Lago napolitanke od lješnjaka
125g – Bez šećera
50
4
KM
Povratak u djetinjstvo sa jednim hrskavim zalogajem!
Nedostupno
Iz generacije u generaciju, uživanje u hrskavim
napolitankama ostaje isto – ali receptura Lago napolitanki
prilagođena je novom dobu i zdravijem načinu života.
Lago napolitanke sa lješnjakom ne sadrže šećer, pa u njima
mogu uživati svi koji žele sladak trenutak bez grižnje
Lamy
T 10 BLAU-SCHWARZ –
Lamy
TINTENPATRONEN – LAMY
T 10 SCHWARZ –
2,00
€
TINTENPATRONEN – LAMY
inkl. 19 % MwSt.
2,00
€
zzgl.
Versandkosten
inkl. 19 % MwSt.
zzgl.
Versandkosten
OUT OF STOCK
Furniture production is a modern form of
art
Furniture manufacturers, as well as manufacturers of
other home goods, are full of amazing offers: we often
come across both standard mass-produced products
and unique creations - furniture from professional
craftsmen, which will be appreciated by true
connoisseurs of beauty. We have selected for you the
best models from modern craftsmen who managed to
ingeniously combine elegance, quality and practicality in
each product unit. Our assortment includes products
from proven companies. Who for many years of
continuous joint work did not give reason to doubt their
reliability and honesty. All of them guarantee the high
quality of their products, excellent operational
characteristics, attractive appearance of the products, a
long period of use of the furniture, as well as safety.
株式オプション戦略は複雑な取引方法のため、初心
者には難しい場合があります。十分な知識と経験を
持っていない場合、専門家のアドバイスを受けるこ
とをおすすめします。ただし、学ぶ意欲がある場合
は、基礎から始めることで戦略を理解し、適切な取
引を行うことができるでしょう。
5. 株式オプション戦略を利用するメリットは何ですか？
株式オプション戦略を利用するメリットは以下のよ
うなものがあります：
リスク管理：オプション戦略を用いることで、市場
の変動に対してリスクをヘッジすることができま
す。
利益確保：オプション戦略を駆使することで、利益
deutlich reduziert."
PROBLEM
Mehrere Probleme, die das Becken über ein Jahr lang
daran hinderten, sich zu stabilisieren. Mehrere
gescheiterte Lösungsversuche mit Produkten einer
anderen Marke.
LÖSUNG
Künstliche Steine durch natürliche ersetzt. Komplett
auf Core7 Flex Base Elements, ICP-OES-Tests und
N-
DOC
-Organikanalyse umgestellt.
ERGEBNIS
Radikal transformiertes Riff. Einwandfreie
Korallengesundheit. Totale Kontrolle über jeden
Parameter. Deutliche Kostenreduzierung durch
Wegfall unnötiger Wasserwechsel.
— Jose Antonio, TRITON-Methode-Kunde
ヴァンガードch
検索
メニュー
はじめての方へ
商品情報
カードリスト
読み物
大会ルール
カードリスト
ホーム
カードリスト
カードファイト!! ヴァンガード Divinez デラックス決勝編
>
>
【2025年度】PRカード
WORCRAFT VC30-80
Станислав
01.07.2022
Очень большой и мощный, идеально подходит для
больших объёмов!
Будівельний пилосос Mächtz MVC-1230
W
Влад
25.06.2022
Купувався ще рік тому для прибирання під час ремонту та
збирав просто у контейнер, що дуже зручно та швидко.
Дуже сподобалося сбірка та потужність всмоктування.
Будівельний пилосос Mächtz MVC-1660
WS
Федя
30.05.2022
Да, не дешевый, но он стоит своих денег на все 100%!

▬▬▬

### EXERCISE DETAILS
Render the lines of the records, from the very first line up to and including the line containing "continuous joint work", as a JSON list of strings with one string per line, leaving out blank lines.

### EXERCISE ANSWER
[
  "Lago napolitanke od lješnjaka",
  "125g – Bez šećera",
  "50",
  "4",
  "KM",
  "Povratak u djetinjstvo sa jednim hrskavim zalogajem!",
  "Nedostupno",
  "Iz generacije u generaciju, uživanje u hrskavim",
  "napolitankama ostaje isto – ali receptura Lago napolitanki",
  "prilagođena je novom dobu i zdravijem načinu života.",
  "Lago napolitanke sa lješnjakom ne sadrže šećer, pa u njima",
  "mogu uživati svi koji žele sladak trenutak bez grižnje",
  "Lamy",
  "T 10 BLAU-SCHWARZ –",
  "Lamy",
  "TINTENPATRONEN – LAMY",
  "T 10 SCHWARZ –",
  "2,00",
  "€",
  "TINTENPATRONEN – LAMY",
  "inkl. 19 % MwSt.",
  "2,00",
  "€",
  "zzgl.",
  "Versandkosten",
  "inkl. 19 % MwSt.",
  "zzgl.",
  "Versandkosten",
  "OUT OF STOCK",
  "Furniture production is a modern form of",
  "art",
  "Furniture manufacturers, as well as manufacturers of",
  "other home goods, are full of amazing offers: we often",
  "come across both standard mass-produced products",
  "and unique creations - furniture from professional",
  "craftsmen, which will be appreciated by true",
  "connoisseurs of beauty. We have selected for you the",
  "best models from modern craftsmen who managed to",
  "ingeniously combine elegance, quality and practicality in",
  "each product unit. Our assortment includes products",
  "from proven companies. Who for many years of",
  "continuous joint work did not give reason to doubt their"
]